Aku suka menulis. Entah sejak kapan pastinya. Aku hanya suka saja mengeluarkan pendapat dalam bentuk tulisan. Entah itu akan dibaca atau tidak. Rasanya lega saja saat aku sudah mengeluarkan semua uneg-uneg melalui tulisan.

Sekarang aku ingin bercerita tentang kisahku satu bulan terakhir ini. Pertama-tama aku akan bercerita awal mulanya.

Dulu aku punya sahabat dekat. Kami kemana-mana selalu bersama. Lalu suatu ketika ia pindah rumah dan kami berpisah. Cukup lama aku tidak melihatnya, komunikasi pun tidak kami lakukan karena kami sudah memiliki kesibukan sendiri-sendiri.

Suatu ketika saat aku mendaftar di suatu bimbingan belajar. Aku bertemu dengannya. Anggap saja namanya Tasya. Aku bertemu Tasya. Kami bertegur sapa dan sedikit mengobrol. Ternyata ia pindah rumah tidak jauh dari tempatku tinggal. Hanya beda kecamatan saja. Untuk ukuran anak SMA sih masih cukup dekat jika ingin berkunjung.

Tasya. Ia tumbuh menjadi gadis yang cantik. Kulitnya kuning langsat, gigi gingsulnya yang menonjol menambah kesan manis di wajahnya yang bulat dan kecil. Ia lebih tinggi dariku. 5 cm lebih tinggi kurasa. Ya, dari ciri-ciri yang aku sebutkan, dia adalah gadis yang cantik.

Kami mempunyai beberapa kesamaan. Dahulu kami mempunyai tinggi yang sama, lalu kami sama-sama menyukai es krim rasa strawberry, kami juga suka warna kuning, dan beberapa kesamaan yang lain. Aku suka selera kami yang sama, selain lebih asyik kalau mencari bersama, kami pun bisa berbagi. Kini, hanya ada satu kesamaan yang tidak aku sukai dan dalam hati kecilku, aku tidak ingin berbagi. Menolak berbagi lebih tapatnya.

“Vera, aku mau cerita deh sama kamu.”

“Cerita apa?” tanyaku.

“Aku tuh sebel sama cowok ini,” katanya sambil menyerahkan ponsel yang menampilkan foto cowok yang memakai seragam SMA yang tak asing di mataku.

Aku kenal cowok itu. Bahkan seminggu yang lalu kami sempat dekat. Ya, seminggu yang lalu dan jangan lupakan ‘sempat’.

Bagaimana aku tidak kenal, cowok itu adalah teman sekaligus cowok yang aku sukai sekarang. Meskipun cowok itu beda sekolah denganku, tapi kami masih berteman. Rumah kami dekat, orang tua kami pun saling mengenal. Aku hanya.. aku hanya tidak suka mendengar curhatan Tasya yang ‘katanya’ sebal dengan cowok itu.

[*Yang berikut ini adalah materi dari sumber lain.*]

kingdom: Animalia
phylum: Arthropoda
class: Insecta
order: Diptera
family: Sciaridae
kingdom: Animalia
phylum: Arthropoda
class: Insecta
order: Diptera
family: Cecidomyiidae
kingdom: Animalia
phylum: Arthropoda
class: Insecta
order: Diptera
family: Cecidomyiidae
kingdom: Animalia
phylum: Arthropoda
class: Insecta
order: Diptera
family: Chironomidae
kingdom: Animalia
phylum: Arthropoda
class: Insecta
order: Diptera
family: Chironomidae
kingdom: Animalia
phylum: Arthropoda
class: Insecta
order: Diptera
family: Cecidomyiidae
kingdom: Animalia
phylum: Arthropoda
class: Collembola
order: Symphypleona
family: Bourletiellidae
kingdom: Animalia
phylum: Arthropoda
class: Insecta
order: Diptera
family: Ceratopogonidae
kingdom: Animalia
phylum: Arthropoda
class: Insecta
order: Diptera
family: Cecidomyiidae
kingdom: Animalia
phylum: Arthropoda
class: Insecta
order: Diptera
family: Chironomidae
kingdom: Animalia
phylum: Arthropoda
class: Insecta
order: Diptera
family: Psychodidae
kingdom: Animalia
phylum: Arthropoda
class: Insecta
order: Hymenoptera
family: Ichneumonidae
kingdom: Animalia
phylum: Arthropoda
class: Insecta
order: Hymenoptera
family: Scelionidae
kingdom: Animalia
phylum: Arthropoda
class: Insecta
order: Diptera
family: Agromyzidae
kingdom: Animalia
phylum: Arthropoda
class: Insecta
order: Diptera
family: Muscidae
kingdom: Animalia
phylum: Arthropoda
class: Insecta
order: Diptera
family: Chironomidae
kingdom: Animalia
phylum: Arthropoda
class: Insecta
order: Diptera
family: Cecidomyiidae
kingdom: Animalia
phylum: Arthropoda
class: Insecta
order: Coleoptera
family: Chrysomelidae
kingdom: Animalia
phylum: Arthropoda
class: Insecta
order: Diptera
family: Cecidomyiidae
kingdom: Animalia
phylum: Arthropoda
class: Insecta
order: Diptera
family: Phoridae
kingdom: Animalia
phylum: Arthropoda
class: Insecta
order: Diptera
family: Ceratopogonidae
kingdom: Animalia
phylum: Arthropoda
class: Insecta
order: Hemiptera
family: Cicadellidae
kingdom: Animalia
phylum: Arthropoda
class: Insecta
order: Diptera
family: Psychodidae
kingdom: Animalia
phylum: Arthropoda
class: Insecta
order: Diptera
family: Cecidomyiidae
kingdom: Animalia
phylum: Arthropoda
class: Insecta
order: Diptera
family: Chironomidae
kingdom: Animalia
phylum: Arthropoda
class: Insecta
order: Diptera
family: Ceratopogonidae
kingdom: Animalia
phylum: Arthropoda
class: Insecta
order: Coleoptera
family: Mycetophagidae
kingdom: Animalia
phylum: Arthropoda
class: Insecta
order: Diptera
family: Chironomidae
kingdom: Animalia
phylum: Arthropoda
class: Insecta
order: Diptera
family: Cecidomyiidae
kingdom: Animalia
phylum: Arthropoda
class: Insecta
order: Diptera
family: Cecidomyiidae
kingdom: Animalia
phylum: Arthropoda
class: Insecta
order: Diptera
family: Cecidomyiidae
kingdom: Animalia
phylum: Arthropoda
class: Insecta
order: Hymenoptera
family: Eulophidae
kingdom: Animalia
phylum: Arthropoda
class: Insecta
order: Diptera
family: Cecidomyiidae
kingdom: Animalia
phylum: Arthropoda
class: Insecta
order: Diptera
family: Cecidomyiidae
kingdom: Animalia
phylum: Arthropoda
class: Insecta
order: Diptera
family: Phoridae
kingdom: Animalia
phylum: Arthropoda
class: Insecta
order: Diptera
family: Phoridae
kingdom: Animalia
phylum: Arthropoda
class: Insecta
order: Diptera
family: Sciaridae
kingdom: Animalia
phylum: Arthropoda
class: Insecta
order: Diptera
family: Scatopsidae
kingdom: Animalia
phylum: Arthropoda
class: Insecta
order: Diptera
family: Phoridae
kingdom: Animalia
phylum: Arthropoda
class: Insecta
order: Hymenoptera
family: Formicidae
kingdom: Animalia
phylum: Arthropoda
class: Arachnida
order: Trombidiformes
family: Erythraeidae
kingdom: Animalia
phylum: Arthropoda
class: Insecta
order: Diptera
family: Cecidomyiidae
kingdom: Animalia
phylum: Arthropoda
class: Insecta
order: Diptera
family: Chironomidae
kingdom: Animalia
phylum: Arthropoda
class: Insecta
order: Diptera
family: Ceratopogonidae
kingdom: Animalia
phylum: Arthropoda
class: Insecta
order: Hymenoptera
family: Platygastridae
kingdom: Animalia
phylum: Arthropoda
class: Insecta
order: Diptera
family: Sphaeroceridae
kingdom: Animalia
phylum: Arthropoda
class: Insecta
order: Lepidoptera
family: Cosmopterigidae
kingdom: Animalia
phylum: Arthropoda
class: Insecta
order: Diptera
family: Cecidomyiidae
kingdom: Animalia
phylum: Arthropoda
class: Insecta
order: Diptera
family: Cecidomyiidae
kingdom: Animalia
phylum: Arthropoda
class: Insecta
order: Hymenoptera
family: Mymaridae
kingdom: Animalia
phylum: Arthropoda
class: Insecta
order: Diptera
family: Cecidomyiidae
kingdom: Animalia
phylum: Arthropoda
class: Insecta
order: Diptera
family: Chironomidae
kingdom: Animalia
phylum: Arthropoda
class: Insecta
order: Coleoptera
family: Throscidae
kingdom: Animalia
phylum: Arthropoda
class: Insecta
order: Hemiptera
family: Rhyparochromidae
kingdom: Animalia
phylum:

Karena aku merasa dia menunjukkan padaku kalau ia sedang dekat dengan cowok itu dan seperti dia juga suka dengan cowok itu. Entah aku sekarang sedang berprasangka buruk atau bukan yang jelas aku merasakan atmosfirnya.

“Emang kenapa?”

“Masa iya aku chatting-an sama dia, dianya lebih mentingin main game. Terus ya, kalau jawab tuh lamaa banget singkat-singkat lagi, kan sebel.”

Aku tersenyum. Masih untung dia punya waktu untuk merespon, sedangkan pesanku, dibaca saja tidak. Begini ya rasanya, cemburu tapi bukan siapa-siapa. Mau marah tapi dia nggak salah.

“Masih mendinglah chat kamu dibalas.”

“Iya sih, tapi aku masih sebel. Dia lebih memilih game dari pada aku,” ucapnya sambil menautukan kedua alisnya.

“Ya udah, nanti kalau dia chat lagi, bilang aja yang jujur kalau kamu nggak suka didiemin.”

“Nggak. Aku biarin aja, kemarin aku blokir nomernya terus tadi pagi baru aku buka dan sampai sekarang belum aku baca chatnya. Biar dia tahu rasanya didiemin kayak gimana.”